** Okuma Metni **
ÖZLEMİME
Özgür dağlarımızda çevremizi bir örtü gibi saran beyazlığın soğukluğuna rağmen yüzümüzü güneşin doğduğu İmralı’ya dönük yeniden yenilenme, özgürlük tohumlarının inancı, direnişi ve kararlılığı ile yeniden doğuş olan baharı karşılama coşkusunun yarattığı umut ve sevgi seliyle sizi selamlıyorum.
Üzerinde yaşadığımız kutsal topraklar tarih boyunca önderliksel çıkışlara sahne olmuş, kendisine layık güzelliğin emsali haline gelmiştir. Nitekim bu tarih Zeus ve ardılları ile ters yüz edilmiş ve lanetli komplo tarihi yenden yazılmaya başlamıştır. Atalarının bırakmış olduğu mirasa sıkı sıkıya bağlı olan ardılları günümüz yüzyılına damgasını vurmuştur. Tarih kendisini yeniden tekerrür ederken sahne senaryo aynı fakat figüranlar ayrı ve kostüm değiştirmişler. Yüzyılın karanlığı insanlığın üzerine bir kader gibi gerçekliğinden uzaklaştırmış ve kendisiyle yabancılaşmanın sınırına getirmiş, yok etmiştir.

** Görev **
Okuma metnine göre selam verilirken yüzler hangi yere dönüktür? Bu veriler başka bir kaynaktan alınmıştır.

Çıkarılan veri kayıtları
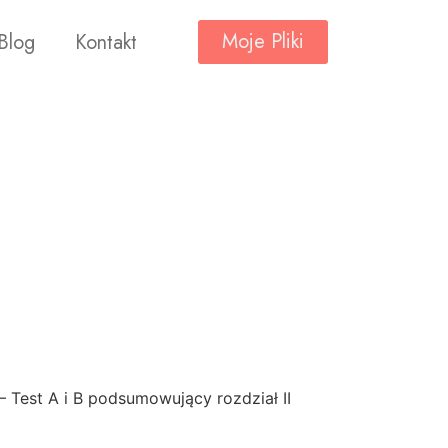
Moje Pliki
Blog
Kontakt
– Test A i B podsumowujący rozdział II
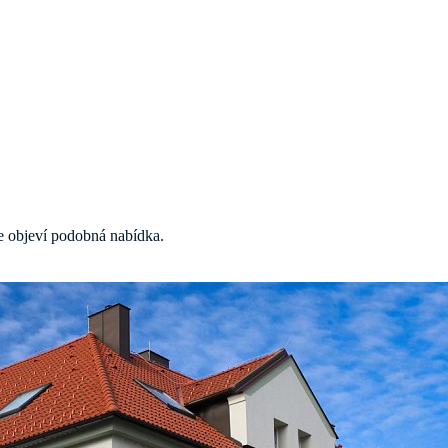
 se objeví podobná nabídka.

---

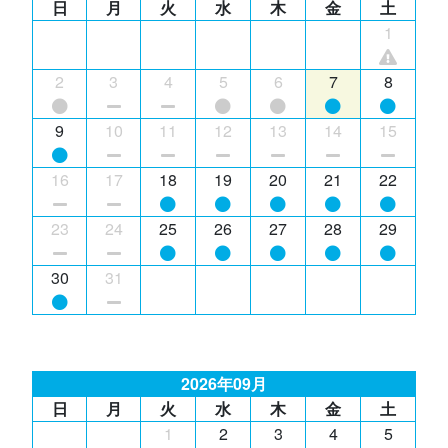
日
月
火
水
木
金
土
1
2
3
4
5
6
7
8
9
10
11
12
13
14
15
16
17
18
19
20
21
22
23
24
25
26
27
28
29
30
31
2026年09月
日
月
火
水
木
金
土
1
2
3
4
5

** Cevap **
Güneşin doğduğu İmralı'ya.